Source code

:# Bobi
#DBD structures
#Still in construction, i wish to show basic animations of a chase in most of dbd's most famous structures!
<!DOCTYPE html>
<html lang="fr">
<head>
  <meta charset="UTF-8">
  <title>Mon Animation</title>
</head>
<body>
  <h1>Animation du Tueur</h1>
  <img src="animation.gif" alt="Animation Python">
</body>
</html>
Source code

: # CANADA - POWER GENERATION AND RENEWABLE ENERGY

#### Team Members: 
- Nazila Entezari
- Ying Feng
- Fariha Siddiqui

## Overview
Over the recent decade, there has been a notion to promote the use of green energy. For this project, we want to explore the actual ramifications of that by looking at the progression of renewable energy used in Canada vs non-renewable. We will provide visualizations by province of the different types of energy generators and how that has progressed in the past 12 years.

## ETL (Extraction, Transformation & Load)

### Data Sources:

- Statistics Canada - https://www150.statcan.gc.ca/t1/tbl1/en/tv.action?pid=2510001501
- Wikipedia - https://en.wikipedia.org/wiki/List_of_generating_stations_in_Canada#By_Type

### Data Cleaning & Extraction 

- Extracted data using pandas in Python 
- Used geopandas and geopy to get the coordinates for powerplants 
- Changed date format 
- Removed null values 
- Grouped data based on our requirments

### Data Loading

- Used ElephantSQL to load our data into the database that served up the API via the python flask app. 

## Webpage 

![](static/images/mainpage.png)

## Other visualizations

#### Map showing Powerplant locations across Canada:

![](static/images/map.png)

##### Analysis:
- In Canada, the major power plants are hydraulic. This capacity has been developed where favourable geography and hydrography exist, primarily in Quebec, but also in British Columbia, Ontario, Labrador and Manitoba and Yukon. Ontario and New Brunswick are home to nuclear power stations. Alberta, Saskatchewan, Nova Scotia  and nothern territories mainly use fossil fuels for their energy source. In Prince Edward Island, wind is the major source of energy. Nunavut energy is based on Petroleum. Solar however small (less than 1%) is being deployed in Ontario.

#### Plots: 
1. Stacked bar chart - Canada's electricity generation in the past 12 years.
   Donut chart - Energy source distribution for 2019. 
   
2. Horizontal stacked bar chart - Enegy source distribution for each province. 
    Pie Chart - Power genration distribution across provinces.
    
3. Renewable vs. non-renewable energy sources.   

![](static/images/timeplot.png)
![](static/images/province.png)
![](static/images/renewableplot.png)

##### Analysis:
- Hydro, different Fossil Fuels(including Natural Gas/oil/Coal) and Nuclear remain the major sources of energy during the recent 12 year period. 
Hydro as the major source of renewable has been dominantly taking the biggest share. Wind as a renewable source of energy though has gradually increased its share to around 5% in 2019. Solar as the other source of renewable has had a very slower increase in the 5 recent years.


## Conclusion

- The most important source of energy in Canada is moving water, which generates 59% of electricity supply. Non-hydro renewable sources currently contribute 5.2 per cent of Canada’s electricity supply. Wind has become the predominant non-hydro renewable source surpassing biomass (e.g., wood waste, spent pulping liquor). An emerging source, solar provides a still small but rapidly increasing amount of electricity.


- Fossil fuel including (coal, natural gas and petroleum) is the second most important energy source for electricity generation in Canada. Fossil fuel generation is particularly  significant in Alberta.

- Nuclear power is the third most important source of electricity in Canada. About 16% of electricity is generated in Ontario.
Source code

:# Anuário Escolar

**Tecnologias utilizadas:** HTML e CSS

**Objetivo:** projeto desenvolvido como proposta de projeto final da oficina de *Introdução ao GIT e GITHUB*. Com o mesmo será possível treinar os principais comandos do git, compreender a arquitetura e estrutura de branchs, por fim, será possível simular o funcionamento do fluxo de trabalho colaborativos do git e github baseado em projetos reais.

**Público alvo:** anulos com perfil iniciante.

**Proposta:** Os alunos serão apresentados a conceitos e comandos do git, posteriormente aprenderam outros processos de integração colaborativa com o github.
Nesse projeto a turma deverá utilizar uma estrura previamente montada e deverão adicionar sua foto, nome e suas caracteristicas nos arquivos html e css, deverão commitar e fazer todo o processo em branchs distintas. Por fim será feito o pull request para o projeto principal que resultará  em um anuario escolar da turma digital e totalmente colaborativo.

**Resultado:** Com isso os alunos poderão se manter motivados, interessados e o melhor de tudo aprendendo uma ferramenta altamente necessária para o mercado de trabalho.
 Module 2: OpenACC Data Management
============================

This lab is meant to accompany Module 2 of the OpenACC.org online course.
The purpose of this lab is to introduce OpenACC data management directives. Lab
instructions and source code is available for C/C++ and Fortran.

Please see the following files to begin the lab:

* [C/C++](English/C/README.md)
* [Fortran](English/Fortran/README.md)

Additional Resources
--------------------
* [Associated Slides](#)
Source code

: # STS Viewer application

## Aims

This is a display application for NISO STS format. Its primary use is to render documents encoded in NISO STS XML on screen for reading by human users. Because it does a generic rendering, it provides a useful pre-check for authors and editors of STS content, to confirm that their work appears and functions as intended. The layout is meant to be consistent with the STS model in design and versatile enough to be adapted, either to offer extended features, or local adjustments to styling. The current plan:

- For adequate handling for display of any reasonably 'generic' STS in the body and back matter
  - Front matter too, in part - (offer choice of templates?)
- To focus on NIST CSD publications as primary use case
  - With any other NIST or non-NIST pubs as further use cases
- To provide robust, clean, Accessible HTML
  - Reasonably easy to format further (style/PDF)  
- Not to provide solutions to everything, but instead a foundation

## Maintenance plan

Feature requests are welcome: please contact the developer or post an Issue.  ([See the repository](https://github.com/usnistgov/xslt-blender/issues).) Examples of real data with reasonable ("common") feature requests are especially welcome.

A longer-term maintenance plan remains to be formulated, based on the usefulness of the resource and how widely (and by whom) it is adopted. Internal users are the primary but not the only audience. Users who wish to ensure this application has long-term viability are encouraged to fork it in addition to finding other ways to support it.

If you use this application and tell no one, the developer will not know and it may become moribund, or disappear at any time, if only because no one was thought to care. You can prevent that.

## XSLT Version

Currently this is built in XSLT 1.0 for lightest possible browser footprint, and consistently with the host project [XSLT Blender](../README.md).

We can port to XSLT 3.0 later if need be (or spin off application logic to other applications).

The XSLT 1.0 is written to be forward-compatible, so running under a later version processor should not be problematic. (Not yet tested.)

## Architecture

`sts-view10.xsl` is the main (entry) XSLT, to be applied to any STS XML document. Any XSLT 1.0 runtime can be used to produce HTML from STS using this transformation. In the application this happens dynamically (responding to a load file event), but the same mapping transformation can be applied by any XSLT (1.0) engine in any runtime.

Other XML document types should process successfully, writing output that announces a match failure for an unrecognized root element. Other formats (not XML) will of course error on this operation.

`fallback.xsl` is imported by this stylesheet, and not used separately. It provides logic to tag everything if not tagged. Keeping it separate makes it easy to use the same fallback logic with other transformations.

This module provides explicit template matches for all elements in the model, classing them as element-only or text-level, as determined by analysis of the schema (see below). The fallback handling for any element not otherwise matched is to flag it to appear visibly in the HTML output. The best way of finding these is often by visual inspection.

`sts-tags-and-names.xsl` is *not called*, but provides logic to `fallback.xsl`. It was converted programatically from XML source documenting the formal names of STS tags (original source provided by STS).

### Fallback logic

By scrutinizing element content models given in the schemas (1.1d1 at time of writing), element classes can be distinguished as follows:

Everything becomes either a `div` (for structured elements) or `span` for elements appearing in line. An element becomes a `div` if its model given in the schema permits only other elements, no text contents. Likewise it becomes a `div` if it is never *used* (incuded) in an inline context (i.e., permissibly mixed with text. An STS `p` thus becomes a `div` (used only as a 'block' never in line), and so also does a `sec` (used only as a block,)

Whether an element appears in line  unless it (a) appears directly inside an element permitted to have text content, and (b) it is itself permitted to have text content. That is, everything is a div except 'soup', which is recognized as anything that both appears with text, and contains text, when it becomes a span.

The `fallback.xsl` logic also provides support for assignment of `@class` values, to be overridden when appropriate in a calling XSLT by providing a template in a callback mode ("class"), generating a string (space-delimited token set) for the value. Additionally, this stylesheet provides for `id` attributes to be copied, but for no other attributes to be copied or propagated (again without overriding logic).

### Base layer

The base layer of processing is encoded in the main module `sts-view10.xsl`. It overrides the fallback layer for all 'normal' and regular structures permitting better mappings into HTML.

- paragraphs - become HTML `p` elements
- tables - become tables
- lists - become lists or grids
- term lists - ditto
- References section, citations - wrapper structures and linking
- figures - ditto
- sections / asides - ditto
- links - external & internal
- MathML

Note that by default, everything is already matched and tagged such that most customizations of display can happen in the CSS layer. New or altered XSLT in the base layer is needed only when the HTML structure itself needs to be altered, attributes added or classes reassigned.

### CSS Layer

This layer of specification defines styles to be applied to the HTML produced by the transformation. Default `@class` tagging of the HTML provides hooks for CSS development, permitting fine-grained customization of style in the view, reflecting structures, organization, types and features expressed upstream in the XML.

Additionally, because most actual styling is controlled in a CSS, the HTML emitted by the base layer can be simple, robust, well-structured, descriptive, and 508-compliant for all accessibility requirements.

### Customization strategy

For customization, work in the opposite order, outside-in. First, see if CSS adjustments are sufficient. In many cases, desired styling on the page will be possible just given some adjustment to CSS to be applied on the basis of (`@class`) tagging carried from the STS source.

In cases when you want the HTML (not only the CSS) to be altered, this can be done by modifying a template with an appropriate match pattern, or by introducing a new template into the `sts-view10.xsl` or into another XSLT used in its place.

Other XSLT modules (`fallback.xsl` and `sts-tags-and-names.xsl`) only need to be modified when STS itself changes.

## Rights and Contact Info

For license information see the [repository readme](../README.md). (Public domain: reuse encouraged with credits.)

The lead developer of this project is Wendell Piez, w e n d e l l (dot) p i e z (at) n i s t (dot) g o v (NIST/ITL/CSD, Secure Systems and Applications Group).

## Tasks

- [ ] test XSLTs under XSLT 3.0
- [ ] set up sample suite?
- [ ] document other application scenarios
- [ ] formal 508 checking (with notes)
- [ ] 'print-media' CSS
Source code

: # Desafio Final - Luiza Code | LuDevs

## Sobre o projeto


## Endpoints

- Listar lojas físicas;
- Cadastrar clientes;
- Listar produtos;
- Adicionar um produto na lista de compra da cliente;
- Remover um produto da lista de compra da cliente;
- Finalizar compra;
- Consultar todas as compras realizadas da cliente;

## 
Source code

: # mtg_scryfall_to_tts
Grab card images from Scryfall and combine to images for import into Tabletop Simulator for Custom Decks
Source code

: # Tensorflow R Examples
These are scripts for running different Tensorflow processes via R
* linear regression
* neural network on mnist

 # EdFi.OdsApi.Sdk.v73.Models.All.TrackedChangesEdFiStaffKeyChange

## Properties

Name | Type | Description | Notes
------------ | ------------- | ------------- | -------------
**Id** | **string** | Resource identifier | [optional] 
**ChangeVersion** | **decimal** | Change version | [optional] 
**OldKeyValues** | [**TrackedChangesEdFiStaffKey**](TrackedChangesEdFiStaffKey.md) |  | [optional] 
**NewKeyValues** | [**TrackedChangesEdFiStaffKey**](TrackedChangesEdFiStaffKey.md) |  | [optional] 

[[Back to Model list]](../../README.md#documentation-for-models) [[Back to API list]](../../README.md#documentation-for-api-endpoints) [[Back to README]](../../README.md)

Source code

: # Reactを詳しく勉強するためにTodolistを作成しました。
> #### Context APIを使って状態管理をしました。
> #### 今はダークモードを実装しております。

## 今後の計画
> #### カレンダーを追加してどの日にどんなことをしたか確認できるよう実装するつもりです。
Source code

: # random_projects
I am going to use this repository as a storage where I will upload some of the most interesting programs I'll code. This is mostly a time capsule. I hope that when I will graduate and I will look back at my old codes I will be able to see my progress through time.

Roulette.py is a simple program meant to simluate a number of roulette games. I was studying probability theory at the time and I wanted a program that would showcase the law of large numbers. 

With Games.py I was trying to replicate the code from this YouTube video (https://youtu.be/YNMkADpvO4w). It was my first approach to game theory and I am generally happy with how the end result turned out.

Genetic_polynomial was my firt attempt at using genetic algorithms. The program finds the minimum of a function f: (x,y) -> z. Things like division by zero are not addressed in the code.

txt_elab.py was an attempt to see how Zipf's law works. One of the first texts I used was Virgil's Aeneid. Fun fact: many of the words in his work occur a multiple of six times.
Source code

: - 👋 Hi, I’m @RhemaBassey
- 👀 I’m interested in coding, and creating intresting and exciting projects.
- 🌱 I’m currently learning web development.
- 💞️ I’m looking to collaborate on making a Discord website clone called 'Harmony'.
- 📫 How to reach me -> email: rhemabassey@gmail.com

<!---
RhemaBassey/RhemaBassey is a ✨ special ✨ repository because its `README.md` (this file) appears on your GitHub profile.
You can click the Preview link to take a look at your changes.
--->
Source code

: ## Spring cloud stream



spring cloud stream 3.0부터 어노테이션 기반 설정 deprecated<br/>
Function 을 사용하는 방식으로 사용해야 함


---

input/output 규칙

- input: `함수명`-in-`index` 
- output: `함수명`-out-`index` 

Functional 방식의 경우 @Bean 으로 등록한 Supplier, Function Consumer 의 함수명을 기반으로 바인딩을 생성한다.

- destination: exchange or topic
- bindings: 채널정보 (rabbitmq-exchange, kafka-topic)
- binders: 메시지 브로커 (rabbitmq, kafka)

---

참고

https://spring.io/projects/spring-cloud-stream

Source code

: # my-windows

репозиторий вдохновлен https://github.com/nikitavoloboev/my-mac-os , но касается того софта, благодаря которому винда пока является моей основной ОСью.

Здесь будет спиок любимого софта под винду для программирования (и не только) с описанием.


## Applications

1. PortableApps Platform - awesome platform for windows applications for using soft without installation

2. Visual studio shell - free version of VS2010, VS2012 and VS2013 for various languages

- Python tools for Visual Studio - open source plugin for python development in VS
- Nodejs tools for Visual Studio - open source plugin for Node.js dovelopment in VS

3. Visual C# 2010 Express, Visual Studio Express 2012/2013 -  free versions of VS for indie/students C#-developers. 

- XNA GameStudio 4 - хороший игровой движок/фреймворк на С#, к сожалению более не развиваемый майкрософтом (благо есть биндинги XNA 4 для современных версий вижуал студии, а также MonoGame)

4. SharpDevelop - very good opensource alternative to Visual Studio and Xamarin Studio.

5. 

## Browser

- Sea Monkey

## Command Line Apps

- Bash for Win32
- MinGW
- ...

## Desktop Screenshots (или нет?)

▶ **WHAT YOU ARE ASKED TO DO**: Show each line of the data that contains the string "actual".

▶ **RESULT OF THE TASK**:
Over the recent decade, there has been a notion to promote the use of green energy. For this project, we want to explore the actual ramifications of that by looking at the progression of renewable energy used in Canada vs non-renewable. We will provide visualizations by province of the different types of energy generators and how that has progressed in the past 12 years.
Additionally, because most actual styling is controlled in a CSS, the HTML emitted by the base layer can be simple, robust, well-structured, descriptive, and 508-compliant for all accessibility requirements.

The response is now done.